The records review in question was an analysis of historical data about the drug’s use among hospitalized patients, he said. The document described how they were treated and what their clinical outcomes looked like. It was not an experiment, he explained.

“This was not a clinical trial,” he wrote.

More specifically, the analysis documented outcomes in which the VA gave its “highest risk” COVID-19 patients the drug as a sole treatment, he said.

“The cohort studied exclusively included COVID-19 patients who were admitted between March 11, 2020 and April 11, 2020 across VHA [the Veterans Health Administration],” Wilkie noted in the letter. “All cohort members were veterans with a median age of 58 years old. All were men.”

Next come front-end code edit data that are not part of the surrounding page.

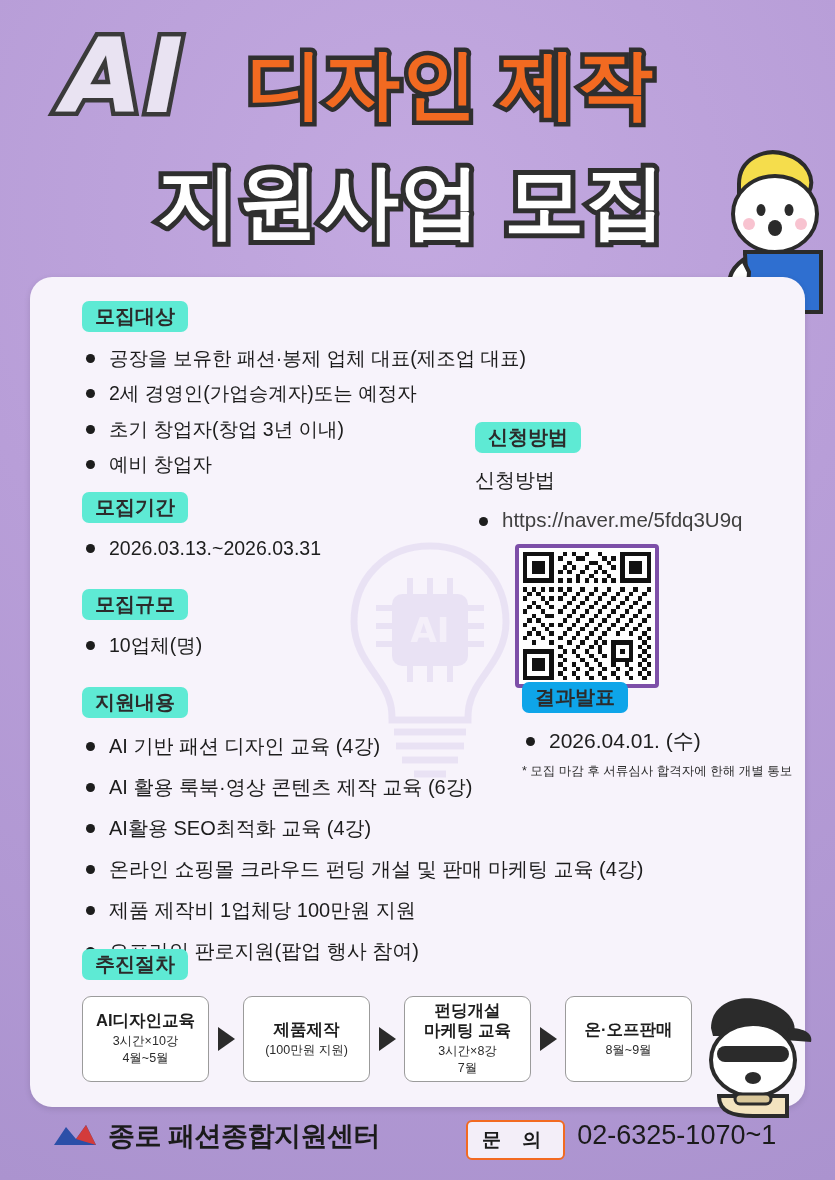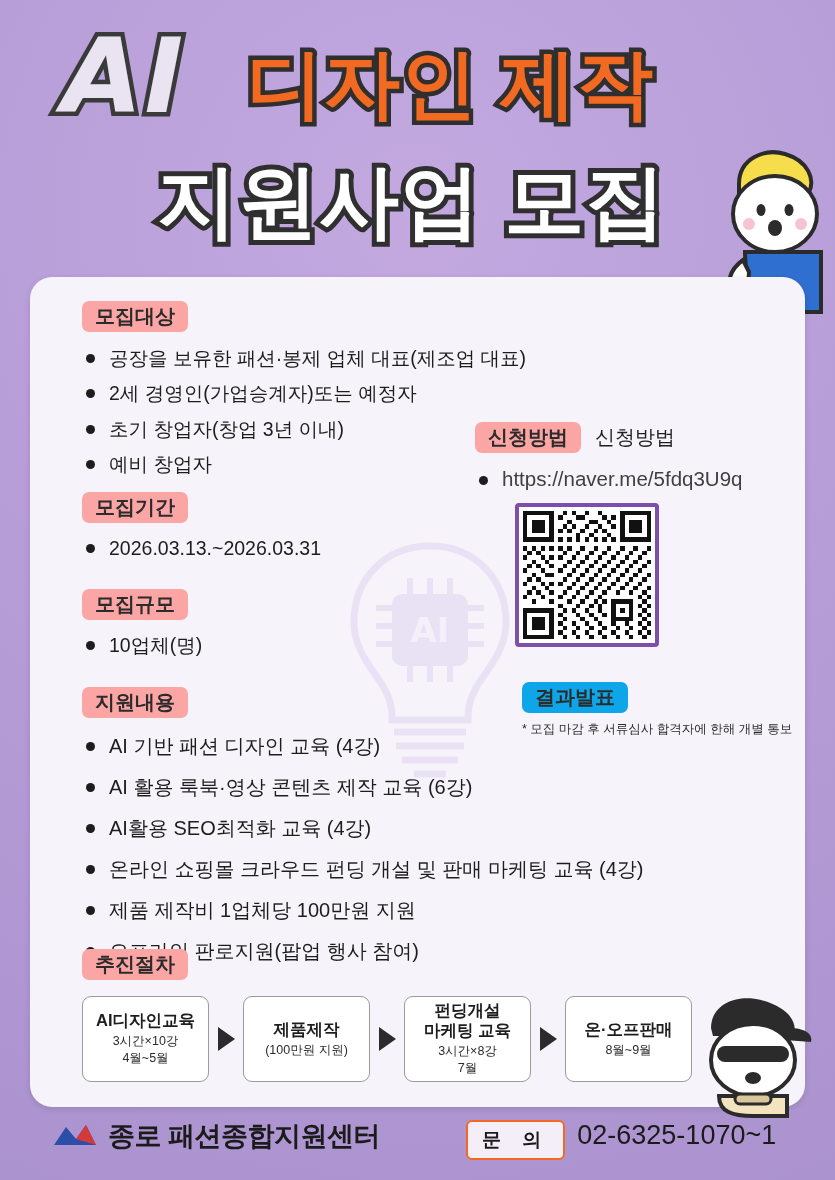--- a/index.html
+++ b/index.html
@@ -63,21 +63,21 @@
     box-shadow: 0 2px 6px rgba(0,0,0,.12);
     overflow: hidden;
   }
   .bulb-watermark {
     position: absolute; left: 310px; top: 255px; opacity: .5;
     pointer-events: none;
   }
 
   .tag {
     display: inline-block;
-    background: #fca5a5;
+    background: #5eead4;
     color: #2b2b2b;
     font-weight: bold;
     font-size: 20px;
     padding: 5px 13px 6px;
     border-radius: 7px;
     line-height: 1;
   }
   .tag.purple { background: #0ea5e9; }
 
   ul.bullets { list-style: none; margin: 0; padding: 0; }
@@ -102,21 +102,21 @@
   #blk-target ul { margin-top: 14px; }
   #blk-period { left: 52px; top: 215px; }
   #blk-period ul { margin-top: 13px; }
   #blk-scale  { left: 52px; top: 312px; }
   #blk-scale ul { margin-top: 13px; }
   #blk-support { left: 52px; top: 410px; }
   #blk-support ul { margin-top: 16px; }
   #blk-support ul li { font-size: 20px; margin-bottom: 16px; }
 
   #blk-apply { left: 445px; top: 145px; width: 330px; }
-  #blk-apply .apply-head { display: flex; align-items: center; gap: 14px; }
+  #blk-apply .apply-head { display: flex; align-items: flex-start; gap: 14px; flex-direction: column; }
   #blk-apply .apply-val { font-size: 20px; color: #1d1d1d; }
   #blk-apply .link-row {
     margin-top: 14px; padding-left: 27px; position: relative;
     font-size: 20.5px; color: #404040; white-space: nowrap;
   }
   #blk-apply .link-row::before {
     content: ""; position: absolute; left: 4px; top: 9px;
     width: 9px; height: 9px; border-radius: 50%; background: #1d1d1d;
   }
   .qr-frame {
@@ -511,20 +511,21 @@
             <rect x="21" y="28" width="1" height="1"></rect>
               <rect x="24" y="28" width="1" height="1"></rect>
             <rect x="27" y="28" width="1" height="1"></rect>
           </g>
         </svg>
       </div>
     </div>
 
     <div class="blk" id="blk-result">
       <div class="tag purple">결과발표</div>
+      <div class="result-val">2026.04.01. (수)</div>
       <div class="note">* 모집 마감 후 서류심사 합격자에 한해 개별 통보</div>
     </div>
 
     <div class="blk" id="blk-process">
       <div class="tag">추진절차</div>
       <div class="process-flow">
         <div class="pbox">
           <div class="p1">AI디자인교육</div>
           <div class="p2">3시간×10강</div>
           <div class="p3">4월~5월</div>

The VA got informed consent from the patients or their families, he wrote, and the drug was administered “in accordance with protocols established for ‘off label’ uses of routinely used medications.” The off-label use of drugs is common and “perfectly legal,” he noted, citing a daily dose of aspirin to lessen heart-attack risk as a more familiar example.

Wilkie underscored that hydroxychloroquine isn’t an experimental medication, having been used “for years to prevent or treat malaria, lupus, rheumatoid arthritis, and related conditions.”

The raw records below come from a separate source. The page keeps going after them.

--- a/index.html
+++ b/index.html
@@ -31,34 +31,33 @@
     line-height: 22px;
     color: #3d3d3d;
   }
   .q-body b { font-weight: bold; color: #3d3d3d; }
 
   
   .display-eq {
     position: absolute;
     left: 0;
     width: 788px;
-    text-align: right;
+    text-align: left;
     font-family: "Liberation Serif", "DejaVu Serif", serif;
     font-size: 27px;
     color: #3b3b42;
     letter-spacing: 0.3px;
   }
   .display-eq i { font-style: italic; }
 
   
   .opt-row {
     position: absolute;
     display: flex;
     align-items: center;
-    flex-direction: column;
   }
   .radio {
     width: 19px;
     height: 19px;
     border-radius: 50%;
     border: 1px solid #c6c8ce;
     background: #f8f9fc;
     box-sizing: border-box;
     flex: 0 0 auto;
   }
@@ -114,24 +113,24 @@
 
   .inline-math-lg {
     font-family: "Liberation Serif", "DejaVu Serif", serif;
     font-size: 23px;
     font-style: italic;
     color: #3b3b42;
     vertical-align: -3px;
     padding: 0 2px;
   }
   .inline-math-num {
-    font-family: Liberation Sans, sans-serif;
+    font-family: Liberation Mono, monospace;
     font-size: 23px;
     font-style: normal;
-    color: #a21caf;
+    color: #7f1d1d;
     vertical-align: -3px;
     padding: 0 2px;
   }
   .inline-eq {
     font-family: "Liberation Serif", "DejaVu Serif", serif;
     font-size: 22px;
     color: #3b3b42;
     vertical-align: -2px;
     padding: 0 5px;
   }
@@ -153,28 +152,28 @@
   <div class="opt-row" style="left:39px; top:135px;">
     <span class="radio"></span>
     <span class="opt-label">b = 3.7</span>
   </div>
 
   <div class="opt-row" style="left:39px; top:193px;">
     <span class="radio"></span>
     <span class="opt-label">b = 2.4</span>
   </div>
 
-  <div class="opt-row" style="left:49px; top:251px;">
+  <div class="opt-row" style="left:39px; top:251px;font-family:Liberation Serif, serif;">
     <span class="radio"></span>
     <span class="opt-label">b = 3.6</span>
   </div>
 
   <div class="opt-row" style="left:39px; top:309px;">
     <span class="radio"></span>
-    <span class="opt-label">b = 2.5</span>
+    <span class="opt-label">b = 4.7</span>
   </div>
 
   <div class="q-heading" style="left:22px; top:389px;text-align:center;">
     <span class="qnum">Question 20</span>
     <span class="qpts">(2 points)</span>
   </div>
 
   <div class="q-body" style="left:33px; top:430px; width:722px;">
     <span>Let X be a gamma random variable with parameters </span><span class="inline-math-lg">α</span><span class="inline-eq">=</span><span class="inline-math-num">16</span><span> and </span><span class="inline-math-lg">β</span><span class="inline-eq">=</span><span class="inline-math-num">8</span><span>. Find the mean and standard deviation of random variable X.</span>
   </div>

“Many of you may have taken it as part of your service overseas,” he said.

Using it to treat the respiratory illness caused by the new coronavirus might be novel, but Wilkie reiterated that the FDA has greenlighted it for “temporary use in treating COVID-19-positive patients when clinical trials are not available.” The VA is only using it as a treatment when patients and their doctors deem it “medically necessary,” he said.

Finally, he said people reading the analysis shouldn’t take it as gospel for two reasons. First, he said, “the analysis did not adjust for patients’ clinical status.” Second, the analysis wasn’t peer reviewed. This means an independent third party didn’t determine what “quality control measures” the review would need to meet in order to merit an appearance in “a suitable scientific publication,” he explained.

Wilkie declined to say how many patients received the drug or whether the Defense Department has issued any guidance pertaining to use of the drug.